AVAILABLE DATA:
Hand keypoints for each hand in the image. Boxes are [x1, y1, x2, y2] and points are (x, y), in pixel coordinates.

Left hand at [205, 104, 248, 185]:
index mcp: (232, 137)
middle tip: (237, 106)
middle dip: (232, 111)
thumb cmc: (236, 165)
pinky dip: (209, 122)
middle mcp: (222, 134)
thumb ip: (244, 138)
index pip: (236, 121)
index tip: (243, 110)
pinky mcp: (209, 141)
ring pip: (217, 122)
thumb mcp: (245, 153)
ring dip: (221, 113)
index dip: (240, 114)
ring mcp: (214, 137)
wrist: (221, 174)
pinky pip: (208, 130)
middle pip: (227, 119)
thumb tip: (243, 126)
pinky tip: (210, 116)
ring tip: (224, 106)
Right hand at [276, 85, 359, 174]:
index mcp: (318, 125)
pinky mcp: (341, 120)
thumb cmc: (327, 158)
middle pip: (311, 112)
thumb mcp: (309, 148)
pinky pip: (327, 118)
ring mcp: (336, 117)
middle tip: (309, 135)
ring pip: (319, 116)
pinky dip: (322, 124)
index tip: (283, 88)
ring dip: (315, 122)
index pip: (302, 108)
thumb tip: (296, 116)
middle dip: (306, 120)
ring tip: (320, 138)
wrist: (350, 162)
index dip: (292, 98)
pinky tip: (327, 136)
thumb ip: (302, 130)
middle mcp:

PROBLEM DETAILS:
How many of the lines above contain the word "middle"? Give the number alone.

SOLVED PROBLEM:
8